Bill 23, the Public Inquiry Act, will make significant changes to public inquiries. Historically, the law required public inquiry reports to be publicly tabled in the Legislative Assembly. Under the new act, a public inquiry commission will not be able to issue its report to any person other than the minister, and Cabinet will have the power to decide when and if a report from a public inquiry will be released.

"I'm calling this the Ted Hughes Inquiry Restraint Act," said FIPA executive director Darrell Evans. "Under this legislation, the government will never need to deal with a public inquiry as honest and independent as the recent Hughes inquiry into BC's child protection system." (The Hughes inquiry found the government to be directly at fault for failures to protect children.)

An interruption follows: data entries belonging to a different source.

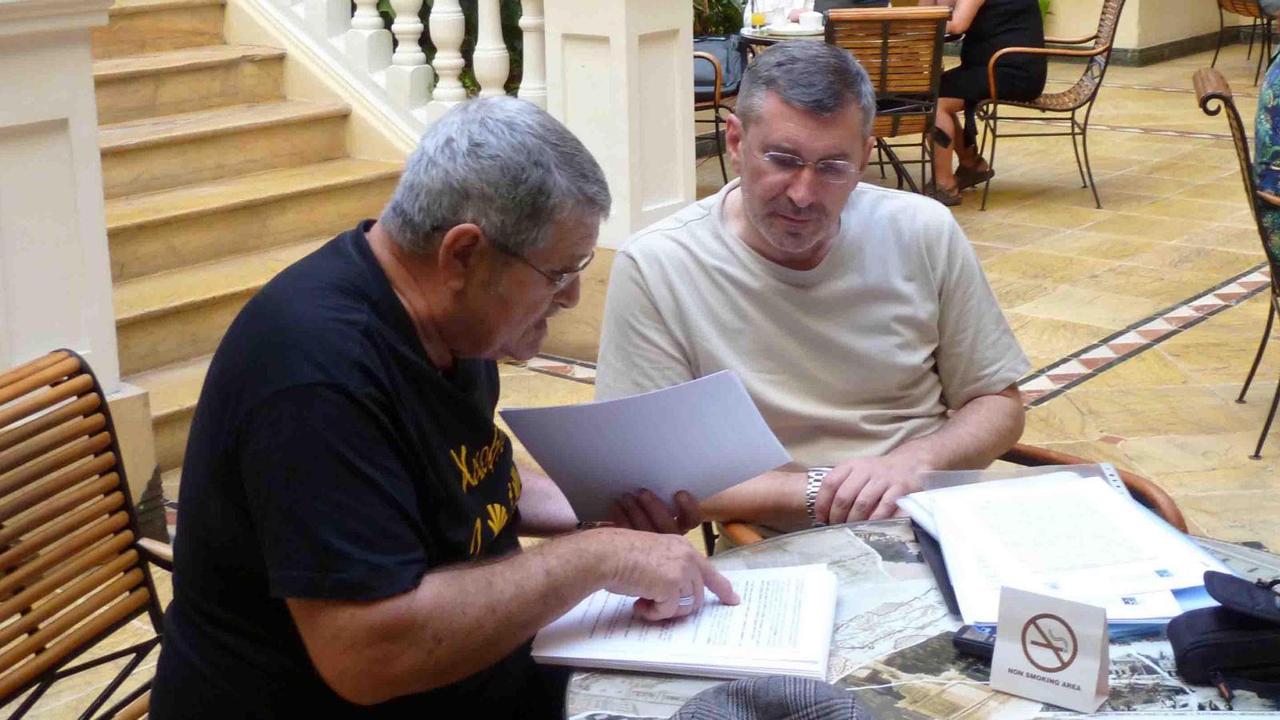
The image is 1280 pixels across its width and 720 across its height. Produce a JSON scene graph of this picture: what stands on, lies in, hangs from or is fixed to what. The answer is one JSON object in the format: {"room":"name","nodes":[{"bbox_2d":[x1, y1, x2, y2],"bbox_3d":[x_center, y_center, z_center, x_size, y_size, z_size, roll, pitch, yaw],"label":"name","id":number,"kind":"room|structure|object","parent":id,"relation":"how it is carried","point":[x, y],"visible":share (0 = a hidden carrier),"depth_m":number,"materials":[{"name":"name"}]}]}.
{"room":"restaurant","nodes":[
{"label":"restaurant","id":0,"kind":"room"},
{"bbox_2d":[0,51,1279,719],"bbox_3d":[1.508,-0.051,6.045,6.421,0.346,10.713,11,20,38],"label":"tiled floor","id":1,"kind":"structure","parent":0,"point":[1160,350],"depth_m":6.13,"materials":[{"name":"beige tile"}]},
{"bbox_2d":[0,0,129,418],"bbox_3d":[-1.564,-0.396,4.225,0.552,1.464,0.608,11,20,38],"label":"white pillar","id":2,"kind":"structure","parent":1,"relation":"on","point":[54,118],"depth_m":4.14,"materials":[{"name":"white stone"}]},
{"bbox_2d":[0,348,172,719],"bbox_3d":[-0.621,0.492,2.304,0.671,0.882,0.646,6,17,24],"label":"wooden chair","id":3,"kind":"object","parent":1,"relation":"on","point":[31,625],"visible":0.83,"depth_m":2.45,"materials":[{"name":"brown wood"}]},
{"bbox_2d":[143,97,736,719],"bbox_3d":[-0.214,0.217,2.105,0.519,0.994,0.786,5,17,22],"label":"man","id":4,"kind":"object","parent":3,"relation":"on","point":[294,380],"visible":0.98,"depth_m":1.88},
{"bbox_2d":[500,368,792,526],"bbox_3d":[0.013,0.111,2.199,0.292,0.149,0.267,-10,18,-29],"label":"paper sheet","id":5,"kind":"object","parent":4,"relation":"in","point":[677,412],"visible":0.94,"depth_m":2.17,"materials":[{"name":"paper"}]},
{"bbox_2d":[86,0,419,472],"bbox_3d":[-2.030,-1.481,5.962,3.214,2.813,2.550,11,20,38],"label":"staircase","id":6,"kind":"structure","parent":1,"relation":"on","point":[158,76],"depth_m":6.19,"materials":[{"name":"stone"}]},
{"bbox_2d":[258,0,547,130],"bbox_3d":[-1.238,-1.801,6.620,2.510,2.450,0.322,11,20,38],"label":"balustrade","id":7,"kind":"object","parent":6,"relation":"on","point":[489,44],"visible":0.63,"depth_m":6.47,"materials":[{"name":"white stone"}]},
{"bbox_2d":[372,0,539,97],"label":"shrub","id":8,"kind":"object","parent":1,"relation":"on","point":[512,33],"visible":0.14,"depth_m":7.86,"materials":[{"name":"green plant"}]},
{"bbox_2d":[538,0,697,248],"bbox_3d":[-0.089,-1.108,6.020,0.480,1.648,0.514,11,20,38],"label":"pillar","id":9,"kind":"structure","parent":1,"relation":"on","point":[614,42],"depth_m":5.90,"materials":[{"name":"white stone"}]},
{"bbox_2d":[692,44,737,186],"bbox_3d":[0.077,-1.185,8.027,0.632,0.953,0.633,11,20,38],"label":"wicker chair","id":10,"kind":"object","parent":1,"relation":"on","point":[716,122],"visible":0.27,"depth_m":7.84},
{"bbox_2d":[692,34,747,99],"bbox_3d":[0.303,-1.296,7.941,0.372,0.261,0.231,1,16,7],"label":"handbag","id":11,"kind":"object","parent":10,"relation":"on","point":[723,51],"visible":0.47,"depth_m":7.86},
{"bbox_2d":[691,0,747,36],"bbox_3d":[0.199,-1.966,9.718,1.102,1.348,1.193,11,20,38],"label":"plant","id":12,"kind":"object","parent":1,"relation":"on","point":[726,19],"visible":0.23,"depth_m":9.62,"materials":[{"name":"green plant"}]},
{"bbox_2d":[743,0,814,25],"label":"person","id":13,"kind":"object","parent":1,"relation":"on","point":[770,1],"visible":0.29,"depth_m":8.73},
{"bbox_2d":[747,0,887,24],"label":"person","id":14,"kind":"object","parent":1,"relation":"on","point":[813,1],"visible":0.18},
{"bbox_2d":[738,21,959,50],"bbox_3d":[0.922,-1.093,7.961,0.948,0.737,0.946,11,20,38],"label":"round table","id":15,"kind":"object","parent":1,"relation":"on","point":[746,35],"visible":0.16,"depth_m":7.65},
{"bbox_2d":[749,0,767,31],"bbox_3d":[0.508,-1.472,7.628,0.076,0.166,0.076,11,20,38],"label":"drinking glass","id":16,"kind":"object","parent":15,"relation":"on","point":[755,22],"visible":0.99,"depth_m":7.61,"materials":[{"name":"clear"}]},
{"bbox_2d":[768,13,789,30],"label":"cup","id":17,"kind":"object","parent":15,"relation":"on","point":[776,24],"visible":0.98,"depth_m":7.63,"materials":[{"name":"white ceramic"}]},
{"bbox_2d":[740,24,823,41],"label":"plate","id":18,"kind":"object","parent":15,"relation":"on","point":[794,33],"visible":0.54,"depth_m":7.57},
{"bbox_2d":[798,10,824,32],"bbox_3d":[0.730,-1.439,7.628,0.113,0.080,0.113,11,20,38],"label":"cup","id":19,"kind":"object","parent":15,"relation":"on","point":[813,19],"visible":0.99,"depth_m":7.59,"materials":[{"name":"white ceramic"}]},
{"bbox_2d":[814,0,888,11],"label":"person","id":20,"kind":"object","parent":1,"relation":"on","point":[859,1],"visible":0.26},
{"bbox_2d":[822,2,950,202],"bbox_3d":[0.944,-0.990,7.262,0.507,0.936,0.708,-2,15,-1],"label":"chair","id":21,"kind":"object","parent":1,"relation":"on","point":[887,19],"visible":0.64,"depth_m":7.00,"materials":[{"name":"brown wicker"}]},
{"bbox_2d":[552,521,1279,719],"bbox_3d":[0.417,0.681,1.880,0.986,0.723,0.975,11,20,38],"label":"round table","id":22,"kind":"object","parent":1,"relation":"on","point":[950,673],"visible":0.48,"depth_m":1.88,"materials":[{"name":"stone"}]},
{"bbox_2d":[531,564,838,678],"bbox_3d":[0.061,0.272,1.944,0.313,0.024,0.264,1,16,9],"label":"paper stack","id":23,"kind":"object","parent":22,"relation":"on","point":[705,648],"visible":0.93,"depth_m":1.89,"materials":[{"name":"white paper"}]},
{"bbox_2d":[672,675,875,719],"bbox_3d":[0.112,0.335,1.538,0.243,0.091,0.236,11,20,38],"label":"cap","id":24,"kind":"object","parent":22,"relation":"on","point":[783,696],"visible":1,"depth_m":1.56,"materials":[{"name":"grey fabric"}]},
{"bbox_2d":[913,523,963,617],"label":"folder","id":25,"kind":"object","parent":22,"relation":"on","point":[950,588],"visible":0.16,"depth_m":2.04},
{"bbox_2d":[952,621,996,658],"bbox_3d":[0.381,0.297,1.849,0.108,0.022,0.047,11,20,38],"label":"mobile phone","id":26,"kind":"object","parent":22,"relation":"on","point":[975,641],"visible":0.4,"depth_m":1.86,"materials":[{"name":"black"}]},
{"bbox_2d":[988,584,1111,711],"bbox_3d":[0.403,0.275,1.744,0.110,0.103,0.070,11,20,38],"label":"table sign","id":27,"kind":"object","parent":22,"relation":"on","point":[1008,636],"visible":1,"depth_m":1.73,"materials":[{"name":"white"}]},
{"bbox_2d":[897,468,1232,628],"bbox_3d":[0.495,0.211,2.103,0.389,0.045,0.373,11,20,38],"label":"paper stack","id":28,"kind":"object","parent":22,"relation":"on","point":[1123,508],"visible":0.79,"depth_m":2.06,"materials":[{"name":"white paper"}]},
{"bbox_2d":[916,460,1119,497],"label":"plastic sleeve","id":29,"kind":"object","parent":28,"relation":"on","point":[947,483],"visible":0.22,"depth_m":2.26,"materials":[{"name":"clear plastic"}]},
{"bbox_2d":[1165,572,1279,698],"bbox_3d":[0.667,0.265,1.810,0.212,0.096,0.189,11,20,38],"label":"black pouch","id":30,"kind":"object","parent":22,"relation":"on","point":[1195,643],"visible":0.99,"depth_m":1.79,"materials":[{"name":"black fabric"}]},
{"bbox_2d":[703,444,1192,552],"bbox_3d":[0.435,0.449,2.763,0.686,0.689,0.717,11,20,38],"label":"wicker chair","id":31,"kind":"object","parent":1,"relation":"on","point":[1033,460],"visible":0.03,"depth_m":2.79,"materials":[{"name":"brown"}]},
{"bbox_2d":[590,40,1031,546],"bbox_3d":[0.274,0.031,2.818,0.688,0.981,0.553,-6,16,-16],"label":"man","id":32,"kind":"object","parent":31,"relation":"on","point":[742,195],"visible":0.85,"depth_m":2.68},
{"bbox_2d":[972,0,1127,208],"bbox_3d":[1.823,-1.219,7.985,0.621,0.974,0.654,2,16,11],"label":"wicker chair","id":33,"kind":"object","parent":1,"relation":"on","point":[1084,134],"visible":0.84,"depth_m":7.77,"materials":[{"name":"brown wicker"}]},
{"bbox_2d":[924,0,1047,204],"bbox_3d":[1.506,-1.535,7.879,0.647,1.581,0.978,2,16,13],"label":"woman","id":34,"kind":"object","parent":33,"relation":"on","point":[1008,28],"visible":0.75,"depth_m":7.71},
{"bbox_2d":[1192,67,1279,459],"bbox_3d":[1.803,-0.254,4.684,0.627,0.936,0.584,4,16,16],"label":"wicker chair","id":35,"kind":"object","parent":1,"relation":"on","point":[1242,138],"visible":0.91,"depth_m":4.60,"materials":[{"name":"brown wicker"}]},
{"bbox_2d":[1252,0,1279,266],"bbox_3d":[1.966,-0.632,4.677,0.673,1.038,0.672,11,20,38],"label":"person","id":36,"kind":"object","parent":35,"relation":"on","point":[1262,94],"visible":0.8,"depth_m":4.66},
{"bbox_2d":[1212,0,1277,82],"bbox_3d":[3.972,-2.207,11.253,0.629,0.944,0.634,-5,16,-13],"label":"chair","id":37,"kind":"object","parent":1,"relation":"on","point":[1221,6],"visible":0.88,"depth_m":11.20,"materials":[{"name":"brown"}]},
{"bbox_2d":[1038,0,1278,62],"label":"wall","id":38,"kind":"structure","parent":0,"point":[1179,3],"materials":[{"name":"beige paint"}]},
{"bbox_2d":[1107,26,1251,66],"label":"baseboard","id":39,"kind":"structure","parent":38,"relation":"attached to","point":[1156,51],"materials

Bill 30, The Miscellaneous Statutes Amendment Act, proposes amendments to the Freedom of Information and Protection of Privacy Act (FOIPPA) that further advance the Liberal administration's six-year agenda of bogging down and limiting FOI requests:

An amendment to section 21 of the Act has the potential to create a vast arena of public-private enterprise that is not subject to the transparency and accountability the FOIPPA was enacted to create. A new designation of "joint solution project" is allowed for projects contracted between government and the private sector. Under this designation, a veil of secrecy can be drawn across the commercial, financial, labour relations, scientific and technical information of the project.

Increasingly large amounts of public funds are invested in government outsourcing, public-private partnerships, and other forms of "alternative service delivery" such as non-profit agencies, authorities and institutes. These arrangements will not be subject to the rigorous public scrutiny afforded by the FOIPPA if they are designated as "joint solution projects".

"It's vital to connect the dots between the federal "sponsorship scandal" and excessive secrecy around the contracting out of government work," stated FIPA's Evans. "It's not only a great danger to our democratic system to cloak government projects and contracts in secrecy; it can also have immense financial consequences for taxpayers."